This game helps first-graders learn how to compare and order numbers. It's one of many interactive sites listed on the SAILOn site. You can find the game at Birmingham Grid for Learning.
In 2001, Pasadena Independent School District brought computers and Internet access into its Texas classrooms for the first time. The teachers knew they could find education resources online, but didn't know what was out there.
The technology staff members didn't know either, but they decided to find out.
They wanted to come up with a way to share good websites with teachers — that's when they started the website SAILOn, which stands for Subject Area Interactive Lessons On-line.
“It was just a project more or less for our own district just to help our teachers with it," said Tom Deibel, an instructional specialist. "Then we found out that other districts in the area were kind of doing the same thing, so we said 'Why should each district reinvent the wheel?'”
Fast forward nine years: Now seven technology teams at districts in the Houston area work together to help teachers mix interactive online resources into their instruction. They save teachers time by searching for sites and organizing them by subject, grade level and state standard.
“A lot of different people from a lot of different places seem to be using our stuff,” Deibel said. "And even though it’s tied to the Texas Essential Knowledge and Skills, I mean, the same concepts are being taught everywhere.”
About four times a year, the district teams meet to discuss the sites they've found. Those teams come from Pasadena, Deer Park, Pearland, Dickinson, Brazosport, Clear Creek and Santa Fe independent school districts.
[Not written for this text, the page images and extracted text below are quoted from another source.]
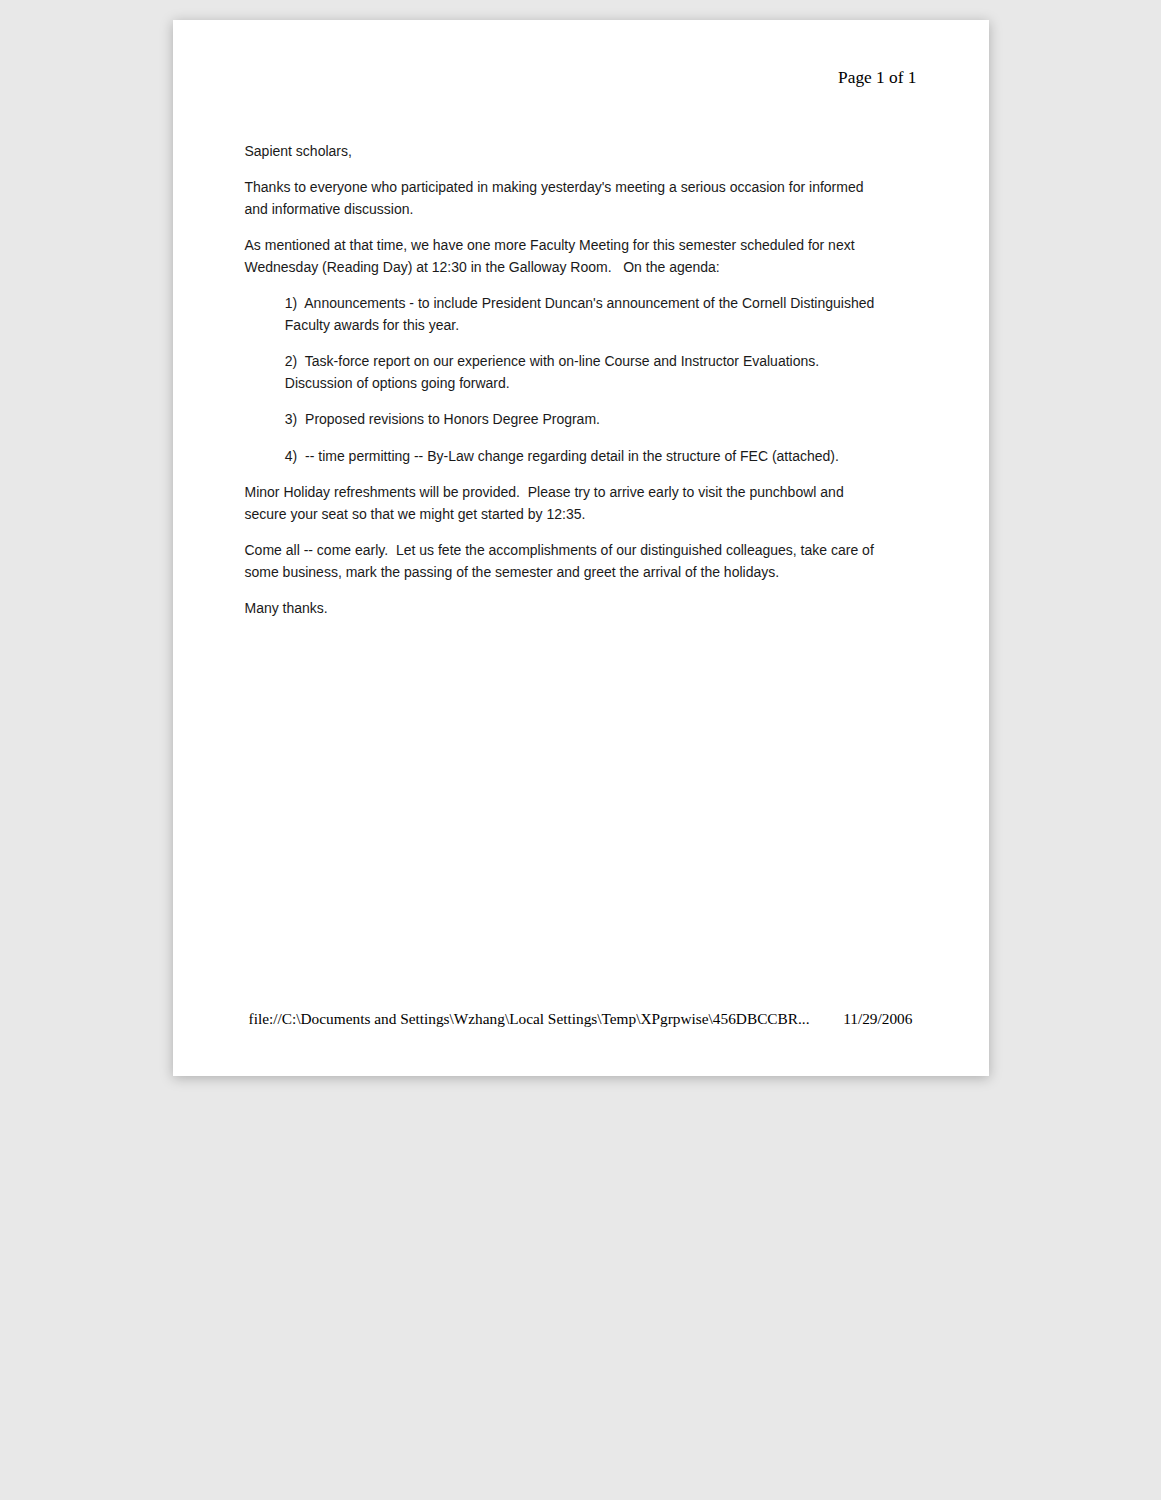Page 1 of 1
Sapient scholars,
Thanks to everyone who participated in making yesterday's meeting a serious occasion for informed and informative discussion.
As mentioned at that time, we have one more Faculty Meeting for this semester scheduled for next Wednesday (Reading Day) at 12:30 in the Galloway Room. On the agenda:
1) Announcements - to include President Duncan's announcement of the Cornell Distinguished Faculty awards for this year.
2) Task-force report on our experience with on-line Course and Instructor Evaluations. Discussion of options going forward.
3) Proposed revisions to Honors Degree Program.
4) -- time permitting -- By-Law change regarding detail in the structure of FEC (attached).
Minor Holiday refreshments will be provided. Please try to arrive early to visit the punchbowl and secure your seat so that we might get started by 12:35.
Come all -- come early. Let us fete the accomplishments of our distinguished colleagues, take care of some business, mark the passing of the semester and greet the arrival of the holidays.
Many thanks.
file://C:\Documents and Settings\Wzhang\Local Settings\Temp\XPgrpwise\456DBCCBR... 11/29/2006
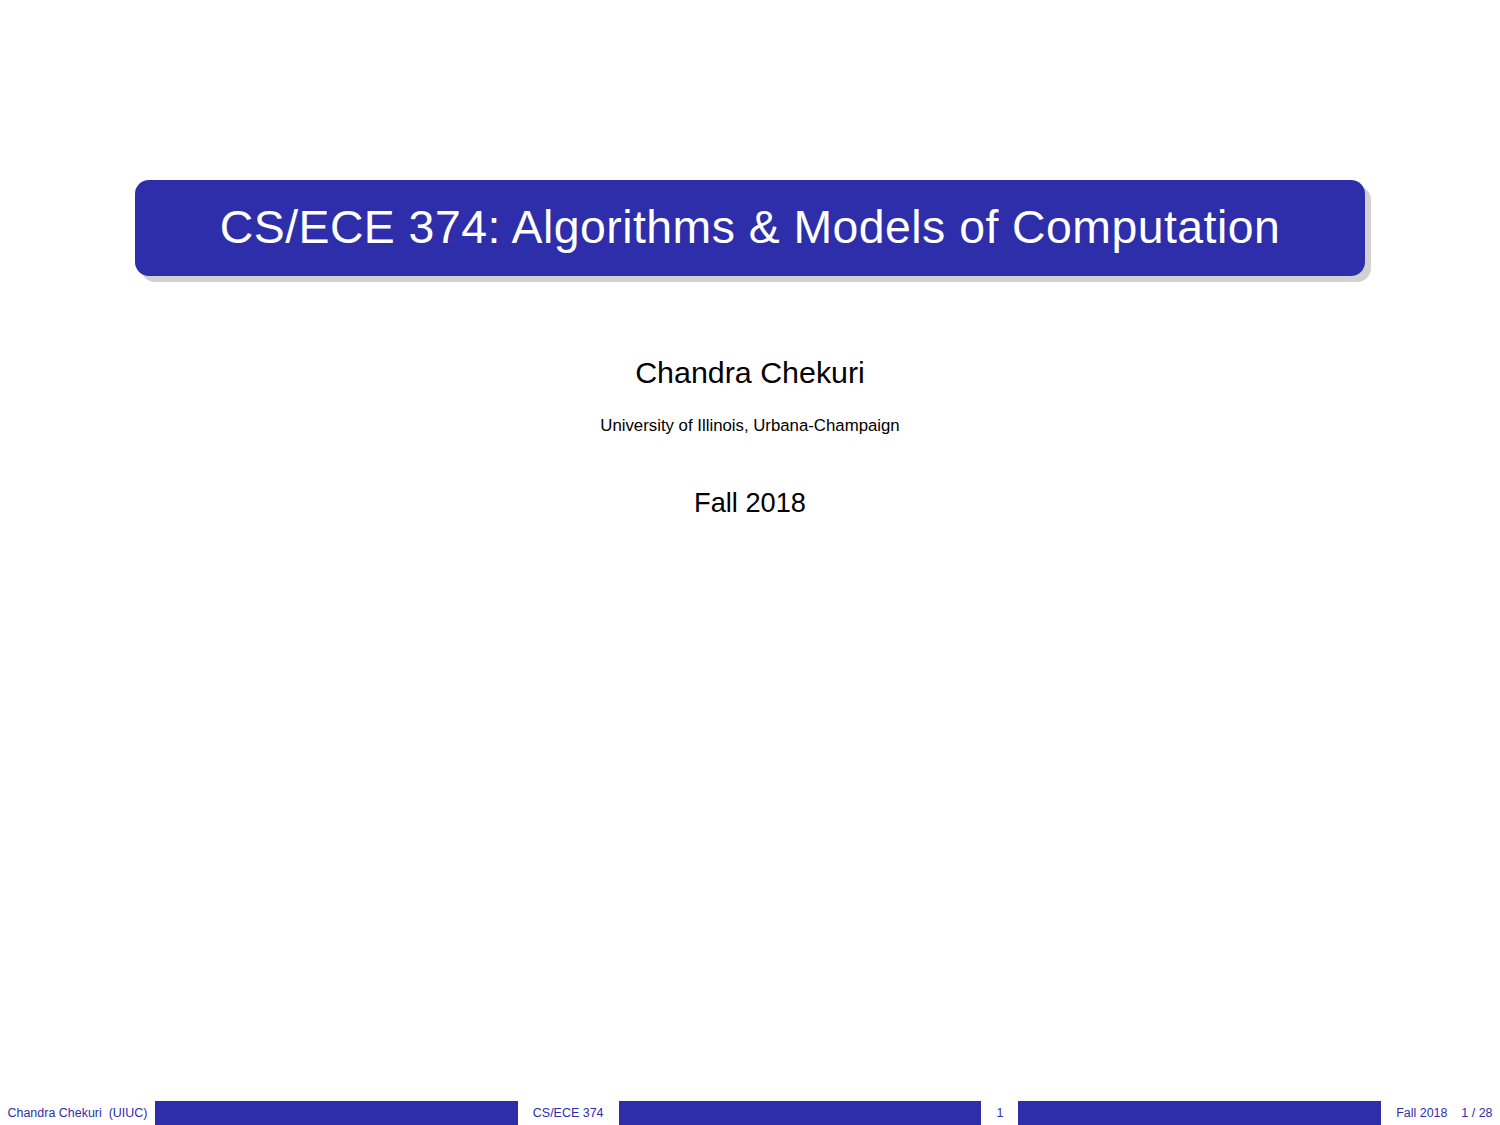CS/ECE 374: Algorithms & Models of Computation
Chandra Chekuri
University of Illinois, Urbana-Champaign
Fall 2018
Chandra Chekuri (UIUC) CS/ECE 374 1 Fall 2018 1 / 28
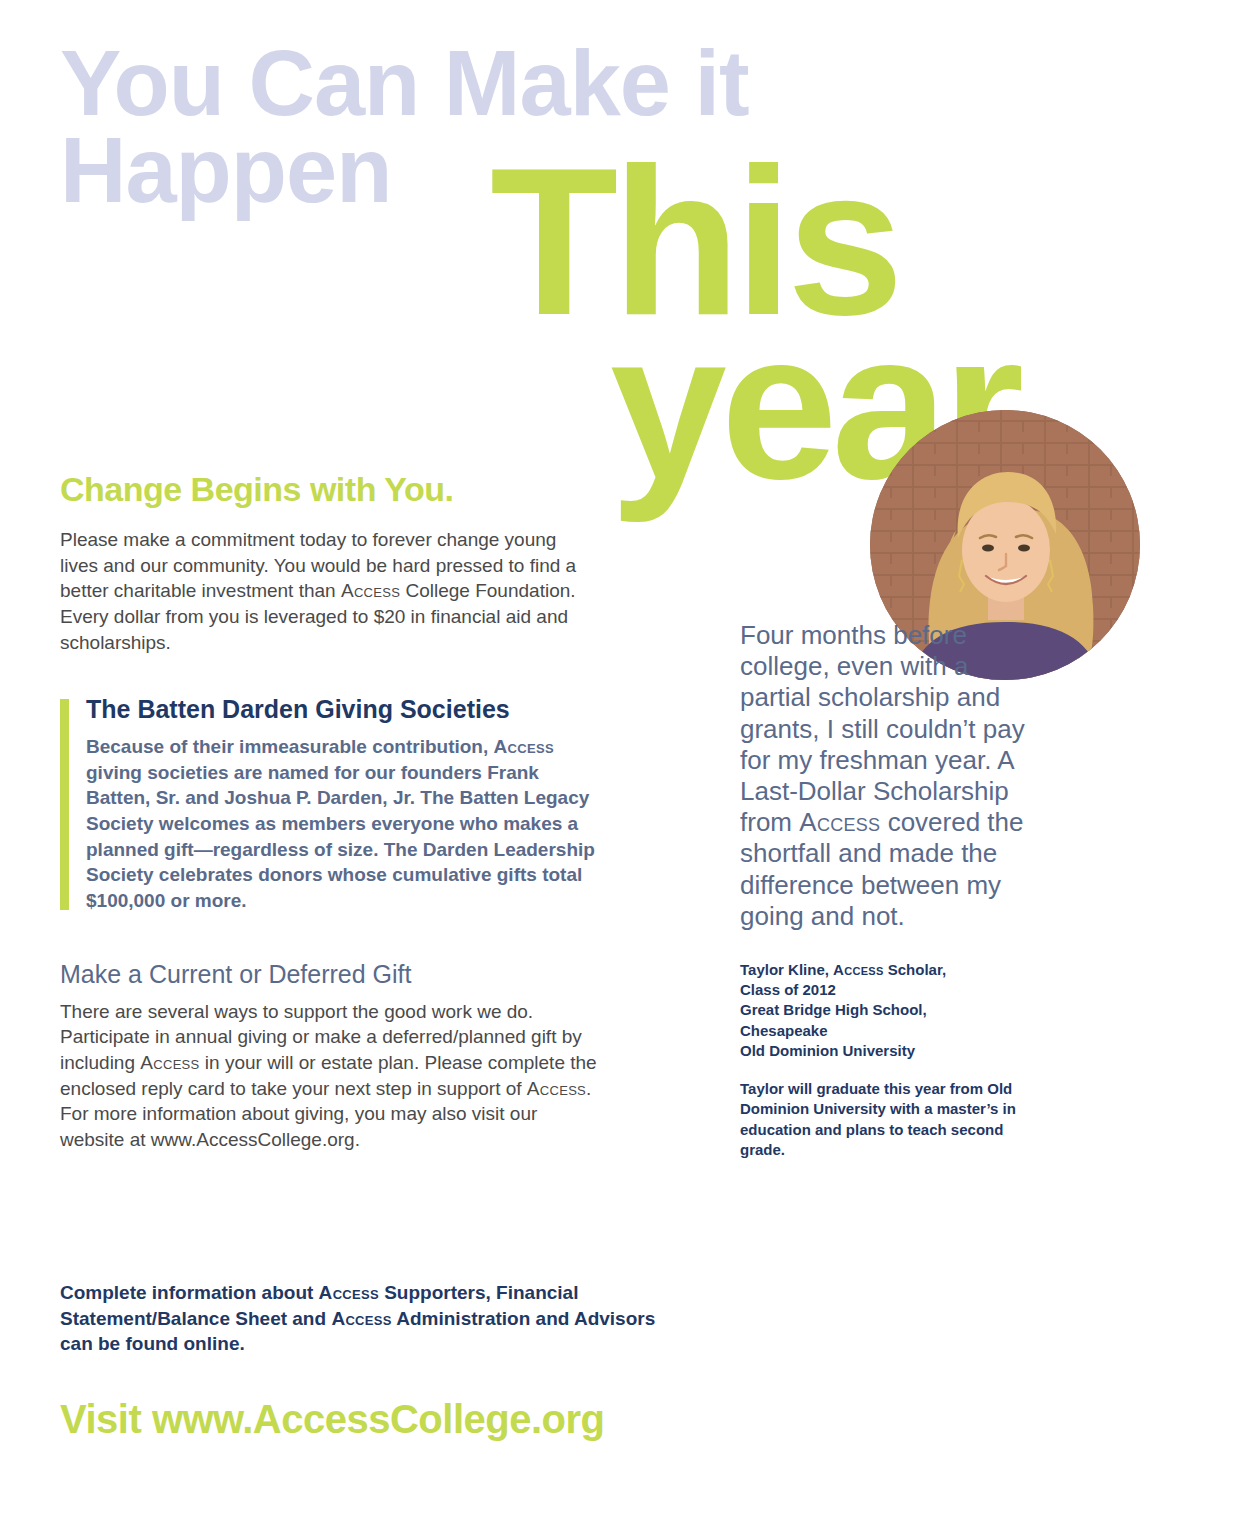You Can Make it Happen
Thisyear
Change Begins with You.
Please make a commitment today to forever change young lives and our community. You would be hard pressed to find a better charitable investment than Access College Foundation. Every dollar from you is leveraged to $20 in financial aid and scholarships.
The Batten Darden Giving Societies
Because of their immeasurable contribution, Access giving societies are named for our founders Frank Batten, Sr. and Joshua P. Darden, Jr. The Batten Legacy Society welcomes as members everyone who makes a planned gift—regardless of size. The Darden Leadership Society celebrates donors whose cumulative gifts total $100,000 or more.
Make a Current or Deferred Gift
There are several ways to support the good work we do. Participate in annual giving or make a deferred/planned gift by including Access in your will or estate plan. Please complete the enclosed reply card to take your next step in support of Access. For more information about giving, you may also visit our website at www.AccessCollege.org.
Four months before college, even with a partial scholarship and grants, I still couldn’t pay for my freshman year. A Last-Dollar Scholarship from Access covered the shortfall and made the difference between my going and not.
Taylor Kline, Access Scholar,
Class of 2012
Great Bridge High School,
Chesapeake
Old Dominion University
Taylor will graduate this year from Old Dominion University with a master’s in education and plans to teach second grade.
Complete information about Access Supporters, Financial Statement/Balance Sheet and Access Administration and Advisors can be found online.
Visit www.AccessCollege.org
In Pearland Independent School District, the technology staff uses SAILOn during interactive whiteboard and slate training. Instead of learning the "busy" software program that comes with them right away, teachers can pull up an interactive site on their whiteboard and start teaching with it immediately, said Emily Bourgeois, a Pearland instructional technology coordinator who helped Deibel launch SAILOn.
If teachers have enough computers in their classrooms, they can split 30 kids into three or four groups. One can work independently on educational game sites, another can work with manipulatives on the floor, and a third one can listen to teacher instruction. This works particularly well in elementary classrooms where they do have stations.
“It gives the teacher another outlet in a sense, another method of getting her students involved while they’re still having fun,” Bourgeois said.
Teachers don't have time to search for fun, entertaining educational sites, and districts inherently don't have enough money to pay subscription fees for interactive sites. SAILOn saves them both time and money.
“This just does all of that preliminary work for them," Bourgeois said, "and it allows them to go directly to a spot and find something that they know or can pretty much anticipate works very well with the subject matter that they’re teaching, and so I think that helps them in the long-run.”